はじめてのドライブ
(おでかけファミリーカー)
今日は、ショコラウサギさん一家がまちにまったピクニックの日。
でも、今日のピクニックは、いつもとちょっとちがいます。
家の前にとまっているのは、おしゃれな赤い車。
そう、今日はキラキラこまではじめてのドライブなのです。
この車は、新しいなか間のチワワさん一家が引っこしてきたときにのってきたもので、それが今では、村のみんなの車になりました。
「あそび道ぐもいっぱいもっていこうよ。」
「おべん当もわすれないでね。」
車ならにもつもたくさんのせられます。
お父さんがハンドルをにぎって、さあ、出ぱつ!
と、そのとき、ショコラウサギの男の子のおなかがグーッとなりました。
「えへへ、うれしくて朝早くからおきていたから、もうおなかすいちゃった。」
と、ショコラウサギくん。
「じゃあ、チワワさんのハンバーガーやさんによっていこう。」
というお父さんのていあんに、みんな大さんせいです。
あらためて、ハンバーガーやさんにむかって、出ぱつしん行!
チワワさんのハンバーガーはとってもおいしいうえに、ドライブスルーで車にのったままちゅう文できるのです。
ハンバーガーやさんで、
「こんにちは!ごちゅう文は何にしますか?」
と、え顔でむかえてくれたのはチワワの女の子。
「ハンバーガーとポテトをください。」
ショコラウサギくんが、うしろのまどからみをのりだして、ちゅう文しました。
「はい。少々おまちください。今日はどこに行くの?」
「キラキラこにドライブだよ。ずっと楽しみにしてたんだ。」
ドライブスルーのまどごしにおしゃべりもはずみます。
「わたしはこれから、クマくんにスペシャルバーガーをとどけに行くのよ。きのう、野さいをはこぶのを手つだってもらったおれいなの。」
と、チワワちゃん。
それを聞いたショコラウサギさんたちは、
「じゃあ、とどけてあげるよ。車ならすぐだから。」
と、こんどはクマさんのお家に、むかうことになりました。
「ありがとう!おねがいね。」
走り出した車からふりかえると、ハンバーガーやさんのまどから手をふるチワワちゃんがどんどん小さくなっていきます。
「バイバイ、いってきまーす!」
と、子どもたちは大きく手をふりかえしました。
ハンバーガーをほおばりながら、まどの外を見ると、見なれた風けいもなんだかいつもとちがうみたい。
「見て、見て、赤ちゃんゆうえんちだよ。」
「ほら!お花ばたけ!きれいね。」
子どもたちは大はしゃぎです。
ようふくやさんの前では、シルクネコの女の子がお店から出てきて手をふってくれました。

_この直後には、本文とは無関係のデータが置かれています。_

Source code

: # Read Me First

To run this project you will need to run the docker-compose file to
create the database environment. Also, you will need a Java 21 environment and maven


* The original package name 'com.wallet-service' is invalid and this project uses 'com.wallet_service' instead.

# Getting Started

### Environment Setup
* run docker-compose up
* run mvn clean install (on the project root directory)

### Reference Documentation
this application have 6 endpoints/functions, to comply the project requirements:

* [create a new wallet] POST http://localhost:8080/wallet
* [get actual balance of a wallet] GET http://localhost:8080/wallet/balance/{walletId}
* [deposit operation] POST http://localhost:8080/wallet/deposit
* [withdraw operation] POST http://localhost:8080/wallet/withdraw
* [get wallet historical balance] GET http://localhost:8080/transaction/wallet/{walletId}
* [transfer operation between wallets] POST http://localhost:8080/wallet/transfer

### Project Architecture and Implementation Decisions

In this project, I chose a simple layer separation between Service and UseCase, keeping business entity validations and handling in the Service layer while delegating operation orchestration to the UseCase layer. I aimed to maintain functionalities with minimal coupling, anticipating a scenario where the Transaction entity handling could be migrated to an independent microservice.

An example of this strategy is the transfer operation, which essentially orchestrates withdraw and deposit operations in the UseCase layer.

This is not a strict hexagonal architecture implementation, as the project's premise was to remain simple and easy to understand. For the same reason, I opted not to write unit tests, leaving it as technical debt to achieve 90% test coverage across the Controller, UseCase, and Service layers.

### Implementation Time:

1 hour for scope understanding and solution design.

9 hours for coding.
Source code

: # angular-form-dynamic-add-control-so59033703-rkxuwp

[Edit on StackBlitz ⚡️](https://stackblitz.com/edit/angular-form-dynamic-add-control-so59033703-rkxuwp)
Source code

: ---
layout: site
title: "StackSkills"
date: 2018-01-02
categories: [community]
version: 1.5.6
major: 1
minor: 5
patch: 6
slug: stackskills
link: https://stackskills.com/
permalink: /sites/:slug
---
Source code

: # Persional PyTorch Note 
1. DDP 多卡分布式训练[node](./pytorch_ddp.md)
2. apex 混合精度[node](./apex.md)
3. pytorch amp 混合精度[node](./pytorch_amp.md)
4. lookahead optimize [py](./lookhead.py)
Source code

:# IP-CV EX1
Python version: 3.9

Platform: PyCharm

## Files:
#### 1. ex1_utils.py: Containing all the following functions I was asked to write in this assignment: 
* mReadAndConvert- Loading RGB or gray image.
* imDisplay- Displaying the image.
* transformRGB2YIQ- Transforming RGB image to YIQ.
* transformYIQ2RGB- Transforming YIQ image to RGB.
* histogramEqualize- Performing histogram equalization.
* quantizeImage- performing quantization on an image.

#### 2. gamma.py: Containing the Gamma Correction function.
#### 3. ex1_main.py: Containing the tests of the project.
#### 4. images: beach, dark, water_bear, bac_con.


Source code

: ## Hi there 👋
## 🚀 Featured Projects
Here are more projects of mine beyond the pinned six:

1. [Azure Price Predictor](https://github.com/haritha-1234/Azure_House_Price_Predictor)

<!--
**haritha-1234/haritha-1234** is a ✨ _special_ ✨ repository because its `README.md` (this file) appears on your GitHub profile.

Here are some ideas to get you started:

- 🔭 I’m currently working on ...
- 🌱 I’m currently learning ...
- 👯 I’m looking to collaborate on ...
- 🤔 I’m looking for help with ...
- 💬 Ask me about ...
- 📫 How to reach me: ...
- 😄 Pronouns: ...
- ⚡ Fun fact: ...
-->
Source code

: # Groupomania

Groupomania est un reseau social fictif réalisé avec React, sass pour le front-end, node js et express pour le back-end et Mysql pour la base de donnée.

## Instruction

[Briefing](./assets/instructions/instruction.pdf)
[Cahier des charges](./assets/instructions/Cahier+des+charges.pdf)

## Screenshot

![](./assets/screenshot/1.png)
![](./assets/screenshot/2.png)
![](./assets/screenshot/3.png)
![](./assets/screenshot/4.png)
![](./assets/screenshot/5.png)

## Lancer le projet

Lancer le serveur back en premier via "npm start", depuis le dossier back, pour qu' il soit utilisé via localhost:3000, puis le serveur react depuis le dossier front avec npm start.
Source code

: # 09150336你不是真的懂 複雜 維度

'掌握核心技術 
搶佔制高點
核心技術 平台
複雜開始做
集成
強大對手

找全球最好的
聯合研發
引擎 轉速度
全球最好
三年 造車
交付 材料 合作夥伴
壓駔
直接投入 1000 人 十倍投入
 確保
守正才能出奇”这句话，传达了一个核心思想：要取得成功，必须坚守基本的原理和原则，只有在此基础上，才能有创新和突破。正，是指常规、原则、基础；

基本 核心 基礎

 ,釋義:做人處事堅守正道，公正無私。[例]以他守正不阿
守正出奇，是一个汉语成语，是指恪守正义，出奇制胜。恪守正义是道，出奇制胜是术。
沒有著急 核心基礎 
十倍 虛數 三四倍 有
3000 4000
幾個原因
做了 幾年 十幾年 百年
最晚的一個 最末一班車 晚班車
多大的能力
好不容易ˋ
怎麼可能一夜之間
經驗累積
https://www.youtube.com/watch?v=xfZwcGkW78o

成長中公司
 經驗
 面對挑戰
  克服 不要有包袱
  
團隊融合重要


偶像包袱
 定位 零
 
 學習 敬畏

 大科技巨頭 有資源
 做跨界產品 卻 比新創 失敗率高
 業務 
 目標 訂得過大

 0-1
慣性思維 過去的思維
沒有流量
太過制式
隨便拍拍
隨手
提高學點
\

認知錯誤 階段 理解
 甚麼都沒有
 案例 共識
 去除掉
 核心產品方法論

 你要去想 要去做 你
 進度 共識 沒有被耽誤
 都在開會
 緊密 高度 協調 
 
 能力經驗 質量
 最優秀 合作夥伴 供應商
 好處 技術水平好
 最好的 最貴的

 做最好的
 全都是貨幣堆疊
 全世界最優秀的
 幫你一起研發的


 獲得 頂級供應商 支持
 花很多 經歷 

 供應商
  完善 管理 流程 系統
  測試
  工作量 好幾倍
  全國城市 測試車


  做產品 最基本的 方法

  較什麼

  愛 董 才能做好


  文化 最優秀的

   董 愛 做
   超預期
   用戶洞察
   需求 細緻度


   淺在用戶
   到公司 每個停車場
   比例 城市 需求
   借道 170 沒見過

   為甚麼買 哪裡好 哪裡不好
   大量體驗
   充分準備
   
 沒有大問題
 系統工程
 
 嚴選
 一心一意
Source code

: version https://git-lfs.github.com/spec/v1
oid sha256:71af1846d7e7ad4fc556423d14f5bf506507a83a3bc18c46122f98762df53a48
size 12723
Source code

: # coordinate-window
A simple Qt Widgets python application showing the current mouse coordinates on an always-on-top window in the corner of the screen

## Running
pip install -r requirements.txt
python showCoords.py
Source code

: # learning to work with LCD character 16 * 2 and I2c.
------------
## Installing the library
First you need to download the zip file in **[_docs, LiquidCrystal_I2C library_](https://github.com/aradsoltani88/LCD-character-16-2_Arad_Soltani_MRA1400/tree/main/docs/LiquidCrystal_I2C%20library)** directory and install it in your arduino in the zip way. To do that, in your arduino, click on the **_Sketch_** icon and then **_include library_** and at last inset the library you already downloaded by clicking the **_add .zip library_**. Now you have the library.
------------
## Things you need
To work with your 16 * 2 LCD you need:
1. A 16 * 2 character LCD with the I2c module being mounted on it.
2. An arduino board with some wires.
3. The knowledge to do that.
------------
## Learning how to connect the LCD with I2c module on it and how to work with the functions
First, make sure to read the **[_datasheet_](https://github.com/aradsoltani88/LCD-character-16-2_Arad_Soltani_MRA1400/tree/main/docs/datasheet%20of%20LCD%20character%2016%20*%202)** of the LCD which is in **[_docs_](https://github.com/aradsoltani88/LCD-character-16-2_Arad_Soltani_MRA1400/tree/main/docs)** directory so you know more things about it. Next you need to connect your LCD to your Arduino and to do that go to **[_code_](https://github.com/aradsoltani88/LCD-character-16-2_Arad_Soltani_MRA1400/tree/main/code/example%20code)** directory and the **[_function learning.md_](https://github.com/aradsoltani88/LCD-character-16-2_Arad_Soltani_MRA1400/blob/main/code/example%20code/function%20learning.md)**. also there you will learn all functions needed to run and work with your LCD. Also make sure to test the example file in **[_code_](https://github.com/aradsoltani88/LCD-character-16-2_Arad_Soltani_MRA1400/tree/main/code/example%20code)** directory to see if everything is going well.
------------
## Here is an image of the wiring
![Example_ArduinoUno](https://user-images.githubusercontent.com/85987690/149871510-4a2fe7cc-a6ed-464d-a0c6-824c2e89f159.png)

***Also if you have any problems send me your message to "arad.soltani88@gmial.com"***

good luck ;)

クマさんのお家について、ショコラウサギの女の子がまだホカホカのハンバーガーとポテトをわたすと、クマの男の子は、
「わあ、すごい!こんな大きなハンバーガーはじめてだよ!わざわざとどけてくれて、ありがとう!」
と、大よろこびでした。
「いいんだよ。車だからすぐついたもん。」
と、ショコラウサギくん。
そして、クマの女の子が、
「みるくウサギちゃんにかりた本をかえしにいくのをわすれていたの。いそいで行ってくるね。」
と、お母さんに言っているのを聞いて、
「とどけてあげるよ。車ならすぐだから。」
ショコラウサギさんたちは、またまた車の行き先をかえて、みどりのおかにむかうことになったのです。
せせらぎ川ぞいの道を走っていると、まどからすずしい風がはいってきてとってもいい気もち。
林の上をとんでいく小鳥に、手をふりながら、
「小鳥さーん、お先にー。」
と、子どもたちは楽しくてたまりません。
チャイルドシートの赤ちゃんも、
「くるまでおでかけ、うれしいな。」
と、ごきげんです。
「もうすぐ、みるくウサギさんのお家だよ。」
おかのさか道も、車なら楽にのぼれました。
こうしてみるくウサギちゃんに本をとどけ、車はようやくキラキラこへとむかったのです。
みんながキラキラこについたのは、ちょうどお昼の時間でした。
「おべん当を食べたらつりをしようよ。」
「ボールあそびもしたいわ。」
はしゃぐ子どもたちに、お母さんは、
「ゆっくり食べてね。あそぶ時間はたくさんあるわ。車ならすぐ帰れるもの。」
と、ピクニックテーブルいっぱいにおべん当をひろげました。
「でも、帰りはすぐ家についちゃったらつまらないな。」
「もっと車にのりたいね。」
と、子どもたち。
「じゃあ、帰りは村を一しゅうして帰ろうか?」
というお父さんの言ばに、
「うん、大さんせい!」
「ドライブ、だーいすき!」
と、みんな大よろこびです。
すてきな車のおかげで、シルバニア村にまたえ顔がふえました。